General relativity asserts that massive objects curve the fabric of spacetime. To formulate it Einstein used geometric notions of curvature developed by Riemann in the 19th century.
A fascinating example is a particular geometric notion of curvature developed by the mathematician Bernhard Riemann in the 19th century. Riemann cared nothing about physics when he came up with his ideas, and he certainly did not predict the dramatic developments in physics that were to flow from Albert Einstein's pen at the beginning of the 20th century.
Yet, Riemann's ideas turned out to be just what Einstein needed to formulate his general theory of relativity. According to general relativity, the force of gravity is the result of massive objects bending the fabric of spacetime. To describe this bending Einstein needed to define the curvature of a geometric object without reference to a surrounding space the object is embedded in — and this is exactly what Riemann had done before him. (See here to find out more about Riemann's notion of curvature.)
This is just one example of the unintended usefulness of mathematics. Purely mathematical considerations continue to lead the way in modern physics, and they continue to prove impressively productive (see here to find out more).

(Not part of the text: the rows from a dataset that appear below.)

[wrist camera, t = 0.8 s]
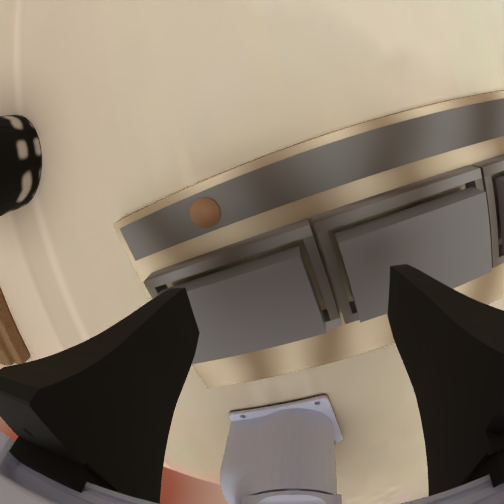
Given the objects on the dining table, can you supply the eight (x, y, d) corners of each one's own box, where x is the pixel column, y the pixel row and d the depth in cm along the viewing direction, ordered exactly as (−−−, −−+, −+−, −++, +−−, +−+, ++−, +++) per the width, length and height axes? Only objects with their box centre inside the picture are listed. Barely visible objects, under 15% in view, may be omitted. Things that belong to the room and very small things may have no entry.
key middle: (355, 308, 18) (360, 322, 16) (334, 233, 16) (338, 243, 15) (480, 261, 15) (491, 271, 14) (472, 186, 14) (485, 191, 12)
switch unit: (210, 378, 25) (203, 400, 22) (121, 218, 20) (101, 230, 18) (563, 252, 16) (579, 263, 14) (545, 84, 12) (565, 84, 9)
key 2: (195, 350, 20) (189, 364, 19) (160, 290, 19) (151, 302, 17) (324, 318, 18) (326, 332, 17) (299, 245, 16) (299, 255, 15)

Once a mathematical description of a physical theory has been found, it is often surprisingly simple. This doesn't mean that the maths of physics is easy — far from it. It means that advances in physics don't come with ever more convoluted mathematics. Breakthroughs in physics happen when someone finds a new way of looking at a problem; a way that requires a mathematical framework that previously hadn't been considered for the purpose, or is completely new. Every single time such a new framework has been deployed in the history of physics, the simplest equation within it turned out to be the one that describes what is happening in our Universe.
Einstein's general theory of relativity is again a case in point. Its central equation is given below. Even if you don't understand what its symbols mean, you have to admit that for a description of all large-scale structures and processes in the Universe, it's elegantly brief. If you would like to understand the equation in more detail, see this article.

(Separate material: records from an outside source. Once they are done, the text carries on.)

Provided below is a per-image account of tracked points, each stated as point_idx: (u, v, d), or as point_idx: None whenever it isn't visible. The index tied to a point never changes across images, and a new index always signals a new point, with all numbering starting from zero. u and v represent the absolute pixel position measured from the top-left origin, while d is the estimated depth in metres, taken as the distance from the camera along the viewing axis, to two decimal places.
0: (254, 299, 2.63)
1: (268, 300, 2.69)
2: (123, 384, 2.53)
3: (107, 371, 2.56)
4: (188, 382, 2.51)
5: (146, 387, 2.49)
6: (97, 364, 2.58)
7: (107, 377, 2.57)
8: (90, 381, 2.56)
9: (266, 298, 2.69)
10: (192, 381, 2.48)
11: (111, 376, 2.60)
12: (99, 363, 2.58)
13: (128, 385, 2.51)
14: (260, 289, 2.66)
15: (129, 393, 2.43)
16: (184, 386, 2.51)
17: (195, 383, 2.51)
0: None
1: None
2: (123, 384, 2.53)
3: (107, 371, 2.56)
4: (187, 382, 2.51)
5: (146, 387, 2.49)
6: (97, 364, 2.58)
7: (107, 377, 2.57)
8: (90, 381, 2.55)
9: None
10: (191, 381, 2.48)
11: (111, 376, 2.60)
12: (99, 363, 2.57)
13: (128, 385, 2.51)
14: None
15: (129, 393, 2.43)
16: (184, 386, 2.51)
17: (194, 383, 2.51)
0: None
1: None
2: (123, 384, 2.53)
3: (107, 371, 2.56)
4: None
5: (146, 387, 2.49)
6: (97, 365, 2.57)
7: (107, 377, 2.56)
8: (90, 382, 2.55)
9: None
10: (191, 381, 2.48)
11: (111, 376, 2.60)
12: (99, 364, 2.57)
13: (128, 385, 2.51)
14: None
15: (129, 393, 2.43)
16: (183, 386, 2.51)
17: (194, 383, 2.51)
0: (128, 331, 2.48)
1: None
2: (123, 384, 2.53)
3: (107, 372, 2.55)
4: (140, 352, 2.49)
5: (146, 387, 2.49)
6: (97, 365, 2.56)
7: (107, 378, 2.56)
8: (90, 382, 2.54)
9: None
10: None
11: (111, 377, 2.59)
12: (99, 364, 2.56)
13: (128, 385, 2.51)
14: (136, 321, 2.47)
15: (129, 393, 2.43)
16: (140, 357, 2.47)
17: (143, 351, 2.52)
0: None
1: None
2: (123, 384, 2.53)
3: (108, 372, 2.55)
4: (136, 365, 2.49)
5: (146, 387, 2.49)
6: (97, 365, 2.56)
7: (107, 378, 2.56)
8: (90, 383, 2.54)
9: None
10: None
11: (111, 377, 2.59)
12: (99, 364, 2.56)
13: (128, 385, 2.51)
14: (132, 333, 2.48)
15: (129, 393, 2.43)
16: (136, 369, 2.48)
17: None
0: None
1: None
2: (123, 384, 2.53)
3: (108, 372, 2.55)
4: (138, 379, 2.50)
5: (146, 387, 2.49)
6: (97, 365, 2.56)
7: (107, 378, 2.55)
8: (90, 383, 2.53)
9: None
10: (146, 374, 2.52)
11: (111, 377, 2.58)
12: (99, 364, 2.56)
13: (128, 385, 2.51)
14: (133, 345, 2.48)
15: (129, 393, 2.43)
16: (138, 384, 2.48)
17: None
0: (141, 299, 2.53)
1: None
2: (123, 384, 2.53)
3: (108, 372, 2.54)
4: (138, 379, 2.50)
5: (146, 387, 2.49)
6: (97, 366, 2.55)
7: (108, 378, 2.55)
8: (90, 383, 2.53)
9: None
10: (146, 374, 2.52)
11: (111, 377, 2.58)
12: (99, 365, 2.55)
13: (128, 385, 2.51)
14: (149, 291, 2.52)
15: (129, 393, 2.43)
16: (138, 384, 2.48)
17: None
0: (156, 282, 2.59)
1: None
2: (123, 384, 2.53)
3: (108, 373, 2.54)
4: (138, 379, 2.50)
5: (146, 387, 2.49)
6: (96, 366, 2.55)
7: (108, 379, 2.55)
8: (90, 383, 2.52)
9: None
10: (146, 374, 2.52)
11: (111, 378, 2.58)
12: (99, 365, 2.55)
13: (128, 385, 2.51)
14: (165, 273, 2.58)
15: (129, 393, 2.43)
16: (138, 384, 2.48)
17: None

Another thing that sets the mathematics of physics apart from maths as applied in other sciences is its incredible precision. As one example of many, consider a number called the factor, which serves to describe how the spin of an electron responds to an electromagnetic field. Experimentalists have measured the value of to be
It is also possible to calculate the value of using the mathematics that describes the electron and the force of electromagnetism. When you do this the value you get for is
That’s an agreement to thirteen decimal places. In no other field of science do theory and experiment concord to such a spectacular extent.

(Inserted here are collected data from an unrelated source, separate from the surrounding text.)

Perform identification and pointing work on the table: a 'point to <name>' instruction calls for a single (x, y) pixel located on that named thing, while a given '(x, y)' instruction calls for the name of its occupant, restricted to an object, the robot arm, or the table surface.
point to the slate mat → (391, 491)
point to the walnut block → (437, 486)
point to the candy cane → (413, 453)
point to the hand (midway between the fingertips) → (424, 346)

Can physics give something back?
It can! Recent decades have seen an interesting new dynamic: ideas from physics have flowed across to mathematics and solved mathematical problems that had seemed completely inaccessible.
A beautiful example comes from physicists’ favourite approach to understanding unknown objects. They bombard an object with particles (which they do understand) and from the way these particles scatter off infer properties of the object. That's exactly what happens in particle colliders like the LHC.
Since the time of Riemann mathematicians have been interested in manifolds. These are geometrical objects that, viewed from close up, look exactly like the ordinary Euclidean space we learn about at school. Their overall structure can be much more complicated than the plane or 3D space, however. They can even have more than three dimensions. And because we can't draw pictures of such manifolds or make them out of paper mâché, there are many things about them that mathematicians still don't understand.
This is where the scattering idea from physics comes in. Physicists allowed hypothetical particles, described by mathematical equations, to move around those abstract manifolds, allowing them to "feel" the space they were moving on. This proved particularly fruitful when they used hypothetical quantum particles, which can be in many places at once (see here), and the strings that replace the notion of particles in string theory. For example, strings enabled physicists to discover that certain manifolds come in pairs, a fact that had escaped mathematicians completely. The approach revolutionised geometry and answered questions in geometry that had been open for 100 years.
So do maths and physics really enjoy a special relationship? Is nature inherently mathematical? Or are these examples down to the way we choose to, or have evolved to, look at the world around us. These are questions for philosophers, which perhaps will find answers in the future.
To quote Eugene Wigner again:
"The miracle of the appropriateness of the language of mathematics for the formulation of the laws of physics is a wonderful gift which we neither understand nor deserve."